Полёт, в который увлекает человека древняя русская сила – чёрт Вакулы, конь из «Пропавшей грамоты», ведьма-панночка, порождает в этом человеке хоть и неприятное, но всё же томительное и сладкое чувство. Этот полёт околдовывает человека, показывая всё великолепие уходящего века, спрятавшего своё солнце в опрокинутом и спящем с открытыми глазами мире.
«Он видел, как вместо месяца светило там какое-то солнце; он слышал, как голубые колокольчики, наклоняя свои головки, звенели. Он видел, как из-за осоки выплывала русалка, мелькала спина и нога, выпуклая, упругая, вся созданная из блеска и трепета. Она оборотилась к нему – и вот ее лицо, с глазами светлыми, сверкающими, острыми, с пеньем вторгавшимися в душу, уже приближалось к нему, уже было на поверхности и, задрожав сверкающим смехом, удалялось, – и вот она опрокинулась на спину, и облачные перси ее, матовые, как фарфор, не покрытый глазурью, просвечивали пред солнцем по краям своей белой, эластически-нежной окружности. Вода в виде маленьких пузырьков, как бисер, обсыпала их. Она вся дрожит и смеется в воде…»
Только ограниченное и безжизненное представление может прочесть это как описание «низших форм жизни», среды обитания или просто как художественный вымысел, сказочный фон. Но именно так, с неким высокомерием рассматривали образность Гоголя Шевырев и Белинский, а за ними и многие последующие. При этом наши специалисты совершенно игнорируют то упорное постоянство, начиная с «Вечеров на хуторе близ Диканьки» и заканчивая «Мёртвыми душами», с каким Н. В. настаивает на единстве всего, что ни есть в каждом мирном уголке русской земли: людей, неба, деревьев и растений, степей, рек, птиц, гор, полей и ветра. Это единство, в котором «всё что ни есть», рождается и исчезает, не общность, установленная взаимодействием разнородного, это изначальное единство. Это русское единство – торжество жизни, одной и той же жизни не как свойства или принадлежности отдельного существа, а жизни как творения, как стихии становления «всего, что ни есть».

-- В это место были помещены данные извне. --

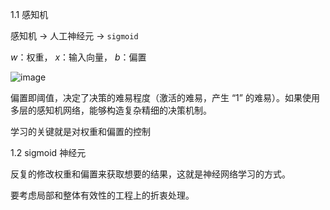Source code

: 1.1 感知机

感知机 $\to$ 人工神经元 $\to$ `sigmoid`

$w$：权重， $x$：输入向量， $b$：偏置

![image](https://github.com/ziliihe/ziliihe.github.io/assets/35592711/da45f31c-7288-4216-849e-9a1d14b70f88)

偏置即阈值，决定了决策的难易程度（激活的难易，产生 “1” 的难易）。如果使用多层的感知机网络，能够构造复杂精细的决策机制。

学习的关键就是对权重和偏置的控制

1.2 sigmoid 神经元

反复的修改权重和偏置来获取想要的结果，这就是神经网络学习的方式。

要考虑局部和整体有效性的工程上的折衷处理。
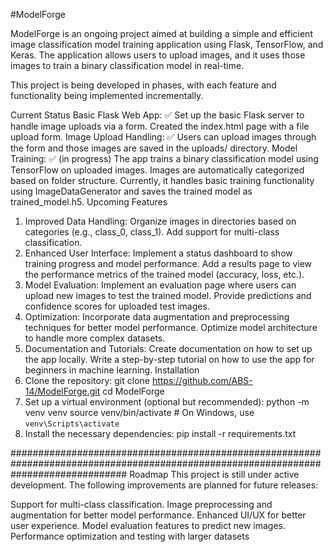 #ModelForge

ModelForge is an ongoing project aimed at building a simple and efficient image classification model training application using Flask, TensorFlow, and Keras. The application allows users to upload images, and it uses those images to train a binary classification model in real-time.

This project is being developed in phases, with each feature and functionality being implemented incrementally.

Current Status
Basic Flask Web App: ✅
Set up the basic Flask server to handle image uploads via a form.
Created the index.html page with a file upload form.
Image Upload Handling: ✅
Users can upload images through the form and those images are saved in the uploads/ directory.
Model Training: ✅ (in progress)
The app trains a binary classification model using TensorFlow on uploaded images.
Images are automatically categorized based on folder structure.
Currently, it handles basic training functionality using ImageDataGenerator and saves the trained model as trained_model.h5.
Upcoming Features
1. Improved Data Handling:
 Organize images in directories based on categories (e.g., class_0, class_1).
 Add support for multi-class classification.
2. Enhanced User Interface:
 Implement a status dashboard to show training progress and model performance.
 Add a results page to view the performance metrics of the trained model (accuracy, loss, etc.).
3. Model Evaluation:
 Implement an evaluation page where users can upload new images to test the trained model.
 Provide predictions and confidence scores for uploaded test images.
4. Optimization:
 Incorporate data augmentation and preprocessing techniques for better model performance.
 Optimize model architecture to handle more complex datasets.
5. Documentation and Tutorials:
 Create documentation on how to set up the app locally.
 Write a step-by-step tutorial on how to use the app for beginners in machine learning.
Installation
1. Clone the repository: git clone https://github.com/ABS-14/ModelForge.git
cd ModelForge
2. Set up a virtual environment (optional but recommended): python -m venv venv
source venv/bin/activate  # On Windows, use `venv\Scripts\activate`
3. Install the necessary dependencies: pip install -r requirements.txt

#####################################################################################################################################
Roadmap
This project is still under active development. The following improvements are planned for future releases:

Support for multi-class classification.
Image preprocessing and augmentation for better model performance.
Enhanced UI/UX for better user experience.
Model evaluation features to predict new images.
Performance optimization and testing with larger datasets
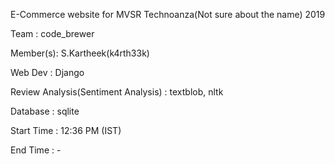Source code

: E-Commerce website for MVSR Technoanza(Not sure about the name) 2019

Team : code_brewer

Member(s): S.Kartheek(k4rth33k)

Web Dev : Django

Review Analysis(Sentiment Analysis) : textblob, nltk

Database : sqlite


Start Time : 12:36 PM (IST)

End Time : -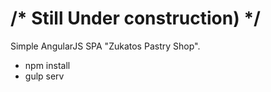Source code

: # /* Still Under construction) */

Simple AngularJS SPA "Zukatos Pastry Shop".
 - npm install
 - gulp serv
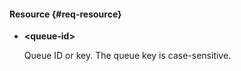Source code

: #### Resource {#req-resource}

- **\<queue-id\>**

    Queue ID or key. The queue key is case-sensitive.


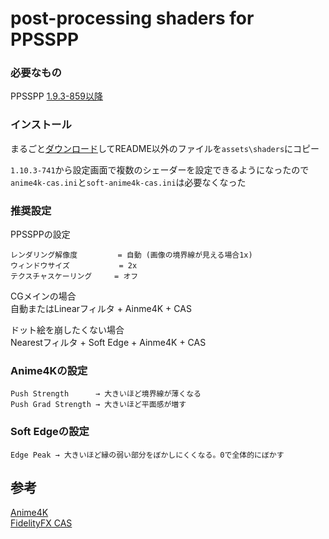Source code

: # post-processing shaders for PPSSPP
### 必要なもの
PPSSPP [1.9.3-859以降](https://buildbot.orphis.net/ppsspp/)

### インストール
まるごと[ダウンロード](https://github.com/s-andro/ppsspp-shaders/archive/master.zip)してREADME以外のファイルを`assets\shaders`にコピー  

`1.10.3-741`から設定画面で複数のシェーダーを設定できるようになったので  
`anime4k-cas.ini`と`soft-anime4k-cas.ini`は必要なくなった

### 推奨設定
PPSSPPの設定

    レンダリング解像度         = 自動 (画像の境界線が見える場合1x)
    ウィンドウサイズ           = 2x
    テクスチャスケーリング     = オフ

CGメインの場合  
自動またはLinearフィルタ + Ainme4K + CAS

ドット絵を崩したくない場合  
Nearestフィルタ + Soft Edge + Ainme4K + CAS

### Anime4Kの設定
    Push Strength      → 大きいほど境界線が薄くなる
    Push Grad Strength → 大きいほど平面感が増す

### Soft Edgeの設定
    Edge Peak → 大きいほど縁の弱い部分をぼかしにくくなる。0で全体的にぼかす

## 参考
[Anime4K](https://github.com/bloc97/Anime4K)  
[FidelityFX CAS](https://github.com/GPUOpen-Effects/FidelityFX-CAS)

Именно так великий писатель переживал и описывал эту матрицу. Его проза – не вымысел, не результат воображения, не фантазия, а видение, живой сон, дрёма сущего: его майская ночь, его приднепровая степь, его купающаяся в опрокинутом море травы русалка, – не плоды его фантазии, а «полусон», как называет своё состояние сам русский писатель, живой сон старого русского света, который светит только в том, кто намеревает всё-как-жизнь или жизнь-как-всё.
Это намерение оживляет русский язык, высвобождает упакованную в нём магию древнего мира, погружает человека в живую гармонию всего сущего, которая всё ещё звучит в песнях, легендах, преданиях и поэтому всё ещё жива в людях.
«Видит ли он это или нет? Наяву ли это или снится? Но там что? Ветер или музыка: звенит, звенит, и вьется, и подступает, и вонзается в душу какою-то трелью… «Что это?» – думал философ Хома Брут, глядя вниз, несясь во всю прыть. Пот катился с него градом. Он чувствовал бесовски сладкое чувство, он чувствовал какое-то пронзающее, какое-то томительно-страшное наслаждение. Ему часто казалось, как будто сердца уже вовсе не было у него, и он со страхом хватался за него рукою.
Изнеможденный, растерянный, он начал припоминать все, какие только знал, молитвы. Он перебирал все заклятия против духов – и вдруг почувствовал какое-то освежение; чувствовал, что шаг его начинал становиться ленивее, ведьма как-то слабее держалась на спине его. Густая трава касалась его, и уже он не видел в ней ничего необыкновенного. Светлый серп светил на небе.